I tried to get at his point of view, his justification for such senseless action, but could only discover a sort of blind belief that something would help him pull through. He had gone to the Caribou mines to find work, and, failing, had pushed on toward Hazleton with a dim hope of working his way to Teslin Lake and to the Klondike. He started with forty pounds of provisions and three or four dollars in his pocket. He was now dead broke, and his provisions almost gone.
Meanwhile, the smaller man made no sign of hearing a word. He ate and ate, till my friend looked at me with a comical wink. We fed him staples – beans, graham bread, and coffee – and he slowly but surely reached the bottom of every dish. He did not fill up, he simply "wiped out" the cooked food. The tall man was not far behind him.
As he talked, I imagined the life they had led. At first the trail was good, and they were able to make twenty miles each day. The weather was dry and warm, and sleeping was not impossible. They camped close beside the trail when they grew tired – I had seen and recognized their camping-places all along. But the rains came on, and they were forced to walk all day through the wet shrubs with the water dripping from their ragged garments. They camped at night beneath the firs (for the ground is always dry under a fir), where a fire is easily built. There they hung over the flame, drying their clothing and their rapidly weakening shoes.

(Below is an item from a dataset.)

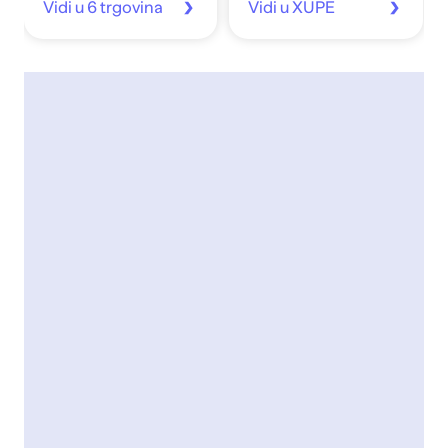
Vidi u 6 trgovina
Vidi u XUPE
siva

The mosquitoes swarmed upon them bloodily in the shelter and warmth of the trees, for they had no netting or tent. Their meals were composed of tea, a few hastily stewed beans, and a poor quality of sticky camp bread. Their sleep was broken and fitful. They were either too hot or too cold, and the mosquitoes gave way only when the frost made slumber difficult. In the morning they awoke to the necessity of putting on their wet shoes, and taking the muddy trail, to travel as long as they could stagger forward.
In addition to all this, they had no maps, and knew nothing of their whereabouts or how far it was to a human habitation. Their only comfort lay in the passing of outfits like mine. From such as I, they "rustled food" and clothing. The small man did not even thank us for the meal; he sat himself down for a smoke and communed with his stomach. The tall man was plainly worsted. His voice had a plaintive droop. His shoe gnawed into his foot, and his pack was visibly heavier than that of his companion.
We were two weeks behind our schedule, and our own flour sack was not much bigger than a sachet-bag, but we gave them some rice and part of our beans and oatmeal, and they moved away.
We were approaching sea-level, following the Bulkley, which flows in a northwesterly direction and enters the great Skeena River at right angles, just below its three forks. Each hour the peaks seemed to assemble and uplift. The days were at their maximum, the sun set shortly after eight, but it was light until nearly eleven. At midday the sun was fairly hot, but the wind swept down from the mountains cool and refreshing. I shall not soon forget those radiant meadows, over which the far mountains blazed in almost intolerable splendor; it was too perfect to endure. Like the light of the sun lingering on the high peaks with most magical beauty, it passed away to be seen no more.